EXERCISE PROMPT: Reproduce word for word the lines in the records from the line containing "Also, see our" to the line containing "for Chinese Traditional Music knowledgeBase", including both of those lines.

DATA EXTRACT:
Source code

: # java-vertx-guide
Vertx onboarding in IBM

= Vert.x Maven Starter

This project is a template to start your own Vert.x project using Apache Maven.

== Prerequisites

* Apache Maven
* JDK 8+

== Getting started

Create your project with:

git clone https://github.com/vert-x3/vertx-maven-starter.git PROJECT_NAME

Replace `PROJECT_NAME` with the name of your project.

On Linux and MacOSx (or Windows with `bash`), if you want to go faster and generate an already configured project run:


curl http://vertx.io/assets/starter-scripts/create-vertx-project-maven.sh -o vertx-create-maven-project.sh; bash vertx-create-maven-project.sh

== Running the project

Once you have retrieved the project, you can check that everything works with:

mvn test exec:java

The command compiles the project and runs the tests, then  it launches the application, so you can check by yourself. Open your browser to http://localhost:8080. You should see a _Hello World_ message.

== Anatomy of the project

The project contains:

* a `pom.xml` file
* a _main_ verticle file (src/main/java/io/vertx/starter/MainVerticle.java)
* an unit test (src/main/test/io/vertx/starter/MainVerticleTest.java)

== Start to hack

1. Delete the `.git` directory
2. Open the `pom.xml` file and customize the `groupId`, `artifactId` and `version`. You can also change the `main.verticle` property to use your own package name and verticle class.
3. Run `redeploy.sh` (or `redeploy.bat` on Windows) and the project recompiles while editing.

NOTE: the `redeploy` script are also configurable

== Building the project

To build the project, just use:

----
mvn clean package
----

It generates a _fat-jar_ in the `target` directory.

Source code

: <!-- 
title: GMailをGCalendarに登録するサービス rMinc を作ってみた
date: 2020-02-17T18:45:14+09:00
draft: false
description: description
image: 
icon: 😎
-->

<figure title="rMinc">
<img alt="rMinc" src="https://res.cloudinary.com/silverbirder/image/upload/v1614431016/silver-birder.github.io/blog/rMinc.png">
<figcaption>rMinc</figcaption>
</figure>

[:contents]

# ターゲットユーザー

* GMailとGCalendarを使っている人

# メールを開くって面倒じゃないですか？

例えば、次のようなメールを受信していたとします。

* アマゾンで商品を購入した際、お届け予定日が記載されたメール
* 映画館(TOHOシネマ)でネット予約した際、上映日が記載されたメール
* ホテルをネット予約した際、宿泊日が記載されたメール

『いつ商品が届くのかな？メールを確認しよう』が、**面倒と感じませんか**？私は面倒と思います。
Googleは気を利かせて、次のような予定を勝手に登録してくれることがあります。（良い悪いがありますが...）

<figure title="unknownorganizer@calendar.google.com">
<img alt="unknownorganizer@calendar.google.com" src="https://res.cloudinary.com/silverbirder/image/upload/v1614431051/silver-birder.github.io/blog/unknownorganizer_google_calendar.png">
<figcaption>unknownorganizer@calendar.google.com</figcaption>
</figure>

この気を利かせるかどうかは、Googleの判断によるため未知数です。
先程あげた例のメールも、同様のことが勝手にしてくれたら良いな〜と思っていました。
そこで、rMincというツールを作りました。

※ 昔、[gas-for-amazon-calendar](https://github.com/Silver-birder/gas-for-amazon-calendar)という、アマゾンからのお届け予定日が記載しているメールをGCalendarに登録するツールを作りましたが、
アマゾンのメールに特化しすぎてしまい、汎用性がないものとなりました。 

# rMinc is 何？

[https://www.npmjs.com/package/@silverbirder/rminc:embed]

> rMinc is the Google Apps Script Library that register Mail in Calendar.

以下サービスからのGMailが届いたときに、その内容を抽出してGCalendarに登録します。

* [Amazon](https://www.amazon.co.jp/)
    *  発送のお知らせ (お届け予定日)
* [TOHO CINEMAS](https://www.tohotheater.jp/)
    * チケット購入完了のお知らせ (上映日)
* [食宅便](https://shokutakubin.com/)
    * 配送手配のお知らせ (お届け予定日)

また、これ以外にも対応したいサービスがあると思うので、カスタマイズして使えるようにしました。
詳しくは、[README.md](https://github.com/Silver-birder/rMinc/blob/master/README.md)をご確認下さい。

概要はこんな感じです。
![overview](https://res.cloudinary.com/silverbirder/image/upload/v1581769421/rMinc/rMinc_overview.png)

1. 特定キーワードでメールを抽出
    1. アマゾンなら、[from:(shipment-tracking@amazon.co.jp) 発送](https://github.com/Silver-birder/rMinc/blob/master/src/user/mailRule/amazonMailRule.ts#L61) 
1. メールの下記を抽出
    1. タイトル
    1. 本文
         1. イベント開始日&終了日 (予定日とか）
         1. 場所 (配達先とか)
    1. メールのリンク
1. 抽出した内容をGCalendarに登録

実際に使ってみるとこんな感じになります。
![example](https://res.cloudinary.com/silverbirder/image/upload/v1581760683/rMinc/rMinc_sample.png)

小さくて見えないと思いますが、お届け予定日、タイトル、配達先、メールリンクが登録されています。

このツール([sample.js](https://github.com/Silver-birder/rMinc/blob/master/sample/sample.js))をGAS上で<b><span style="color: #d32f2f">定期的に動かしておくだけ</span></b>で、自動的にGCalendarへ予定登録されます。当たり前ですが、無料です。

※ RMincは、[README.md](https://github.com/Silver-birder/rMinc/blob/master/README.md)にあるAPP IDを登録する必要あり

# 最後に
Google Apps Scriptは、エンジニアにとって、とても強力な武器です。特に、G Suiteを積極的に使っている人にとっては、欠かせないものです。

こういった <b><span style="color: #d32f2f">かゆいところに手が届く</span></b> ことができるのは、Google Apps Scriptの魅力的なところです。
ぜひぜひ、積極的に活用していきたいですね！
==
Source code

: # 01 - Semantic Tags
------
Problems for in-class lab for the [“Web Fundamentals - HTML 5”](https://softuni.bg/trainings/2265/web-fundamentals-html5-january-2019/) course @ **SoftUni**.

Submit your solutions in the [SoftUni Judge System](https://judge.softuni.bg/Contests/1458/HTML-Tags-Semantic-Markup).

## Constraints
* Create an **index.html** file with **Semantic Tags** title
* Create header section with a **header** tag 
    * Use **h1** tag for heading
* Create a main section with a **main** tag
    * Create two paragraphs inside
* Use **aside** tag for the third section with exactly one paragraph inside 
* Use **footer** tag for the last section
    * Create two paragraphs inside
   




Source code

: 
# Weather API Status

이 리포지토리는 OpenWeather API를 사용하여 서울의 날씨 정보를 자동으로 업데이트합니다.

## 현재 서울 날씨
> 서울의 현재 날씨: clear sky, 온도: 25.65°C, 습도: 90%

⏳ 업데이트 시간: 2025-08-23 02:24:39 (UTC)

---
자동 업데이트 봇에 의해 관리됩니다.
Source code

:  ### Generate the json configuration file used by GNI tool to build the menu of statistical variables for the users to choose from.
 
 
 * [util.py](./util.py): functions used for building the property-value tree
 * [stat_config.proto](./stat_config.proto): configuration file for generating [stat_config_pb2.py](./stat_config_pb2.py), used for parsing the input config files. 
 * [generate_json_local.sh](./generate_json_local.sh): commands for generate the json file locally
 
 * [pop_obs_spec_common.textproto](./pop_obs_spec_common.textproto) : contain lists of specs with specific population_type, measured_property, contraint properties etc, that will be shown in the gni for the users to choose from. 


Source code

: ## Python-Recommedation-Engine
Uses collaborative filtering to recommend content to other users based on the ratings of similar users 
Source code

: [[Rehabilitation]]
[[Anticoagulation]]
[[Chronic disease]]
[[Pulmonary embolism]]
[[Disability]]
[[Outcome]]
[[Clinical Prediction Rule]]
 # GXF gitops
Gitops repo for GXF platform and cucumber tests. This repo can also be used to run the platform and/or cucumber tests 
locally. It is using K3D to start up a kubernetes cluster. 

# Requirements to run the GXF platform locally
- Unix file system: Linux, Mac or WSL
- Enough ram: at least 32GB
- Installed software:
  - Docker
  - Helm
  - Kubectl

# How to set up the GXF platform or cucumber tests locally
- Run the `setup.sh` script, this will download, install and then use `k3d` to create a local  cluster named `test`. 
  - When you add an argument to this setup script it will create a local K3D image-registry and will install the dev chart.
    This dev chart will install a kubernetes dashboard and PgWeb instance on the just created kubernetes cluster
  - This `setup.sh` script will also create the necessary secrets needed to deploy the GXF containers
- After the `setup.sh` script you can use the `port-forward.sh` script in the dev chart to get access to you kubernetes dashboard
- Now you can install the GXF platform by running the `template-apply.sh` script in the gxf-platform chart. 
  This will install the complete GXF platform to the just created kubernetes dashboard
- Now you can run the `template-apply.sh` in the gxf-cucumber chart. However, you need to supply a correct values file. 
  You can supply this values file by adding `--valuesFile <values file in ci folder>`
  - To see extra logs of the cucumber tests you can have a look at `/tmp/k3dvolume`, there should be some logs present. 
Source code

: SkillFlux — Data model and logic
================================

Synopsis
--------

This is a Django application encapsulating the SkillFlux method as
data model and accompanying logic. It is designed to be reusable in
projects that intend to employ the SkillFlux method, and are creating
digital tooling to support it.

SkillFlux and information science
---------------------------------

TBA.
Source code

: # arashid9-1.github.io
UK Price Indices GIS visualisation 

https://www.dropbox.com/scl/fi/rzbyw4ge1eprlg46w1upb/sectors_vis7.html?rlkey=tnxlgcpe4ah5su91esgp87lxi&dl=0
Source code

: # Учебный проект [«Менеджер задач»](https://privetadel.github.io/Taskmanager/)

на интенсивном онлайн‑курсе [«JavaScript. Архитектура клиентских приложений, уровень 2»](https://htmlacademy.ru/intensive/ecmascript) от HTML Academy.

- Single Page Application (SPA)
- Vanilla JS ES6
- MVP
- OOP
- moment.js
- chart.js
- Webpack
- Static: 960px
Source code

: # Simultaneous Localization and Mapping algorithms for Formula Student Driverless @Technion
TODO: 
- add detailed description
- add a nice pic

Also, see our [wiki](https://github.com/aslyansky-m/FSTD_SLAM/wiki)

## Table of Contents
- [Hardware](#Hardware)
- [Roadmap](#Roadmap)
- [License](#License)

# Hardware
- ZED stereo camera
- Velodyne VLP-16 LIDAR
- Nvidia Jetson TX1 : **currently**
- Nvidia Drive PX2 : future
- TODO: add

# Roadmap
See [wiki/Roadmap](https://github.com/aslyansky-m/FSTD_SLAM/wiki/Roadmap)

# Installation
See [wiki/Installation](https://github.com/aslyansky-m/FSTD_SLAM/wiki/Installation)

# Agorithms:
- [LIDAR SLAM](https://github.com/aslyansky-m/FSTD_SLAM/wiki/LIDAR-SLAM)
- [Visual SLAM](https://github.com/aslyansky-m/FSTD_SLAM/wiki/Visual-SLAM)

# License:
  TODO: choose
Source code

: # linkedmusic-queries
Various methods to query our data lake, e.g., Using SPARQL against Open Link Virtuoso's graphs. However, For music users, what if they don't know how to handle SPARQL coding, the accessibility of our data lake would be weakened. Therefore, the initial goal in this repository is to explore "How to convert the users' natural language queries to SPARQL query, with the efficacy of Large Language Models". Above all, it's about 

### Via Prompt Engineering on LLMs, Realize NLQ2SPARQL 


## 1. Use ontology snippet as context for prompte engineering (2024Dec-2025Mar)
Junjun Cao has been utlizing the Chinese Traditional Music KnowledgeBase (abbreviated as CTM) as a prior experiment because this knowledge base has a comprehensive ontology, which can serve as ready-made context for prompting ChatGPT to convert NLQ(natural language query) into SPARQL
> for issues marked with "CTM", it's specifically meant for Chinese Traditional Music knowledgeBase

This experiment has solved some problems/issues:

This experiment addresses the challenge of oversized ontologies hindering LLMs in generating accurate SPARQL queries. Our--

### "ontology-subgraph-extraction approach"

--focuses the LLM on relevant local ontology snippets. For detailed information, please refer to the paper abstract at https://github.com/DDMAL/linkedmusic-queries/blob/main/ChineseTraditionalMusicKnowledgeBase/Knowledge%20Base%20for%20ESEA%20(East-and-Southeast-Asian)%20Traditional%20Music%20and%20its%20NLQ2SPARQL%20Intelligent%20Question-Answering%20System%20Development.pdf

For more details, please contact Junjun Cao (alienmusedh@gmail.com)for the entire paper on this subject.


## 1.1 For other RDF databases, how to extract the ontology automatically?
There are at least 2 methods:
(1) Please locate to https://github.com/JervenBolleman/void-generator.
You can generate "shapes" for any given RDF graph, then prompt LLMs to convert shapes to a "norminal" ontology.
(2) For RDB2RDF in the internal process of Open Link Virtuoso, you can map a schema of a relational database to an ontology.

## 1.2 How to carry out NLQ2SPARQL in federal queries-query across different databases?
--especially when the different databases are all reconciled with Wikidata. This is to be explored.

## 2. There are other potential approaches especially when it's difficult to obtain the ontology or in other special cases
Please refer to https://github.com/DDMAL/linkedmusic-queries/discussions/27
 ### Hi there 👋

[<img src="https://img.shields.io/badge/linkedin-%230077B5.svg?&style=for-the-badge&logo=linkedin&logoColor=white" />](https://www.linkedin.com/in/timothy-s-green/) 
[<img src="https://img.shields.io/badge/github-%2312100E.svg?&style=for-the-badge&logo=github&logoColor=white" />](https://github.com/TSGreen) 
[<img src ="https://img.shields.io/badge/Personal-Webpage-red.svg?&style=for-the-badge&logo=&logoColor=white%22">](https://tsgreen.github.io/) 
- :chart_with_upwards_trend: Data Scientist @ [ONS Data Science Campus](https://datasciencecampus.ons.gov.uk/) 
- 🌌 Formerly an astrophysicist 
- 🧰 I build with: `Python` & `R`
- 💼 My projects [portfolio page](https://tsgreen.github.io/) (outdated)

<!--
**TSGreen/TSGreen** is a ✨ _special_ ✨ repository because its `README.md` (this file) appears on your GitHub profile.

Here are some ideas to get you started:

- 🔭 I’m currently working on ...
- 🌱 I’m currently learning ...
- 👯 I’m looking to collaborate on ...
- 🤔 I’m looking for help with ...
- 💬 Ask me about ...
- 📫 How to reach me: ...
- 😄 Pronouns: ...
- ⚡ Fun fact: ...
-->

ANSWER AREA:
Also, see our [wiki](https://github.com/aslyansky-m/FSTD_SLAM/wiki)

## Table of Contents
- [Hardware](#Hardware)
- [Roadmap](#Roadmap)
- [License](#License)

# Hardware
- ZED stereo camera
- Velodyne VLP-16 LIDAR
- Nvidia Jetson TX1 : **currently**
- Nvidia Drive PX2 : future
- TODO: add

# Roadmap
See [wiki/Roadmap](https://github.com/aslyansky-m/FSTD_SLAM/wiki/Roadmap)

# Installation
See [wiki/Installation](https://github.com/aslyansky-m/FSTD_SLAM/wiki/Installation)

# Agorithms:
- [LIDAR SLAM](https://github.com/aslyansky-m/FSTD_SLAM/wiki/LIDAR-SLAM)
- [Visual SLAM](https://github.com/aslyansky-m/FSTD_SLAM/wiki/Visual-SLAM)

# License:
  TODO: choose
Source code

: # linkedmusic-queries
Various methods to query our data lake, e.g., Using SPARQL against Open Link Virtuoso's graphs. However, For music users, what if they don't know how to handle SPARQL coding, the accessibility of our data lake would be weakened. Therefore, the initial goal in this repository is to explore "How to convert the users' natural language queries to SPARQL query, with the efficacy of Large Language Models". Above all, it's about 

### Via Prompt Engineering on LLMs, Realize NLQ2SPARQL 


## 1. Use ontology snippet as context for prompte engineering (2024Dec-2025Mar)
Junjun Cao has been utlizing the Chinese Traditional Music KnowledgeBase (abbreviated as CTM) as a prior experiment because this knowledge base has a comprehensive ontology, which can serve as ready-made context for prompting ChatGPT to convert NLQ(natural language query) into SPARQL
> for issues marked with "CTM", it's specifically meant for Chinese Traditional Music knowledgeBase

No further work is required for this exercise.